During the first six months of FY18, CentralNic (LON:CNIC) has delivered strong underlying organic growth as it continues to deliver against the long-term strategy of building recurring, high quality revenues. In terms of headline numbers, sales have increased by 5.5% to £11.2m (H1 17: £10.6m), while gross profit increased by 30.7% to £3.9m (H1 17: £3.0m), with margin increasing from 27.9% to 34.6%. Adj. EBITDA, excluding FX gains/losses, increased 65.3% to £2.3m (H1 17: £1.4m). The acquisition of SK-NIC in December 2017 brought quality, high margin, recurring revenues to the Group and this has been reflected in the H1 numbers.
Post period-end, CentralNic completed the transformational $55m acquisition of KeyDrive as well as the bolt-on acquisition of GlobeHosting, both of which further improve the quality of earnings with 90%+ recurring revenues. Importantly, the integration of KeyDrive is progressing as planned across all working groups, and the business remains on track to meet full year market expectations. No change to forecasts.

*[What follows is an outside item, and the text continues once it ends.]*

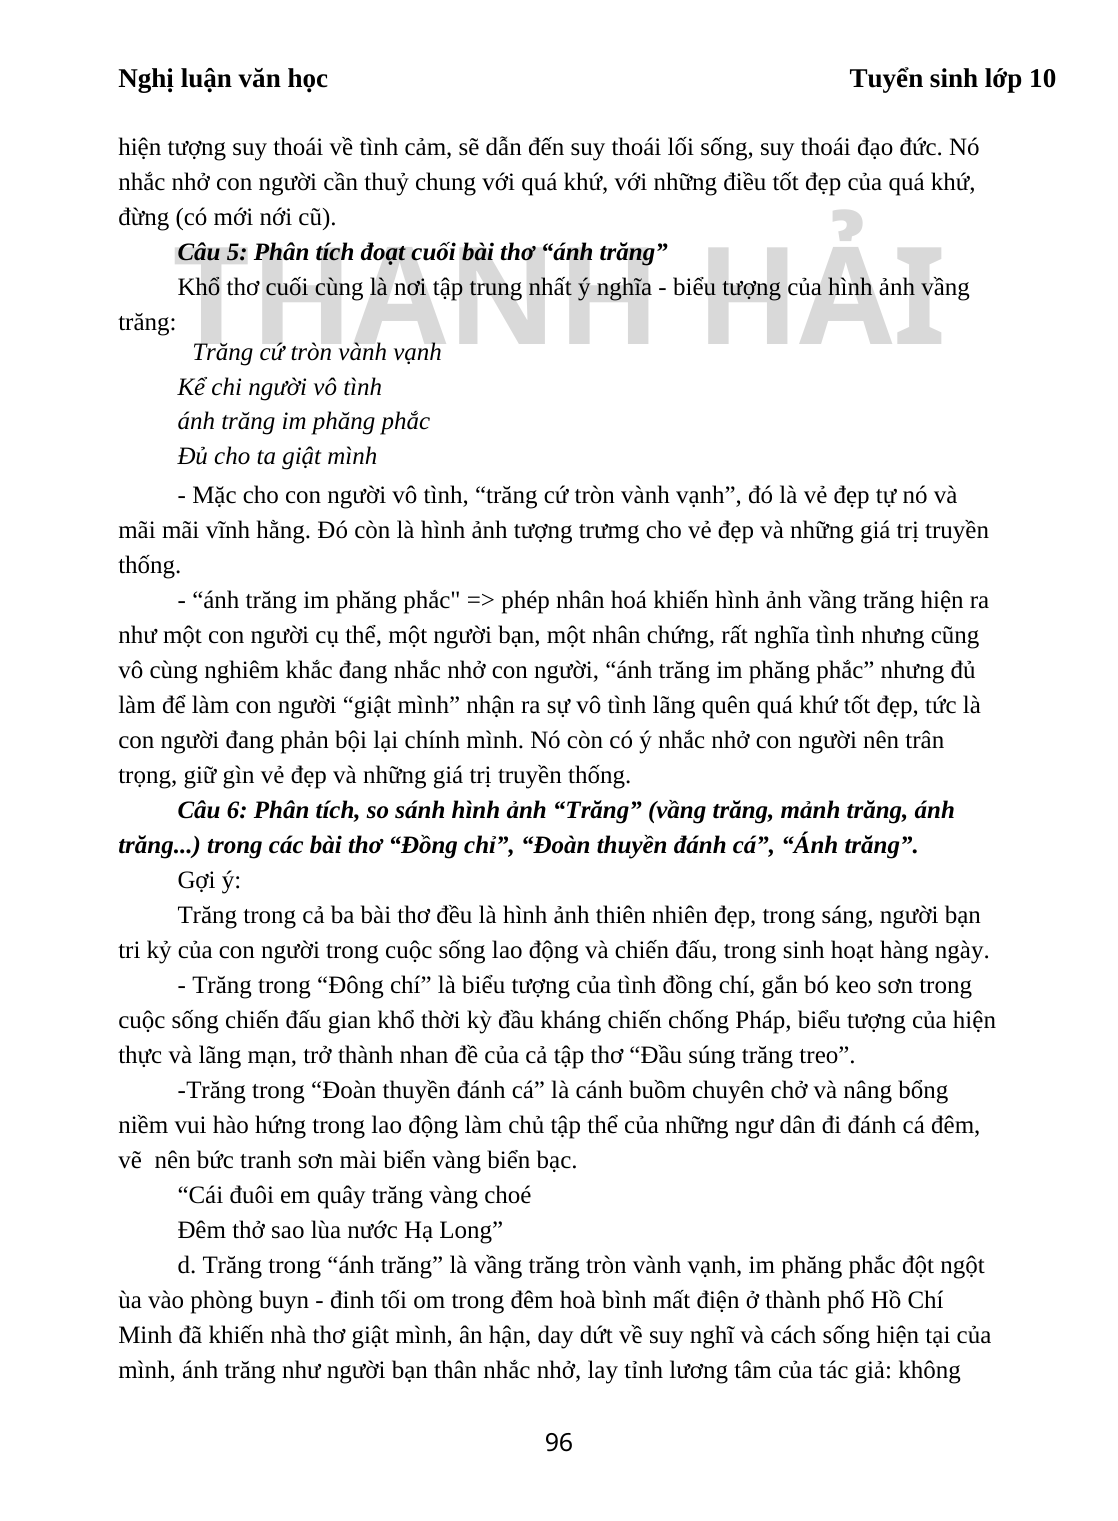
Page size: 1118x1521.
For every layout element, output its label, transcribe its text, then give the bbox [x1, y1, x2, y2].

Focus on ROI and margin, as per Group strategy, meant profit up while revenues down in Retail. The Retail division generated revenues of £6.8m (H1 17: £8.0m) and EBITDA of £1.3m excluding FX headwinds (H1 17: £1.1m). This was in line with expectations as the division realigns and optimises its online marketing strategy for improved profitability.
Wholesale division maintains its lead of new TLDs globally with 20.8% market share, c.5.3m domain names. The Wholesale division generated revenue of £3.9m (H1 17: £1.8m) and EBITDA of £1.6m (H1 17: £0.55m) excluding FX tailwinds of c.£0.3m, of which £0.7m came from SK-NIC implying underlying growth in profitability of c.20%. The division continues to evolve reflecting demand for heavily promoted, low priced TLDs with high volumes offsetting lower per domain revenues. CentralNic now supports eight out of the top 25 new TLDs from a total of 1,224, while domain renewals now account for 25% of new TLD transaction volumes versus 18% in H1 17, and 20% of overall domain transactions (H1 17: 15%).
Premium sales now removed from Enterprise, focus now on recurring revenues. Enterprise contributed £0.5m revenue (H1 17: £0.8m) and EBITDA of (£0.1m) (H1 17: £0.2m), in line with expectations as one-off premium sales are significantly reduced. The addition of KeyDrive’s BrandShelter will transform the division to the same recurring revenue model as the rest of the company, and provides significant opportunities for future growth.
KeyDrive H1 18 in line with management expectations. Although not part of the Group in H1, KeyDrive generated revenues of $31.8m, gross profit of $5.5m and adj. EBITDA of $3.3m which was in line with expectations.
Valuation. To December 2019, CentralNic is trading on a P/E of 12.5x (fully diluted) falling to 11.4x and EV/EBITDA of 7.9x falling to 7.2x which is undemanding given the high quality of earnings. Our estimate of fair value, based on 20% discount to the average of the global domain industry peers and similar UK tech companies, implies a share price of 111p.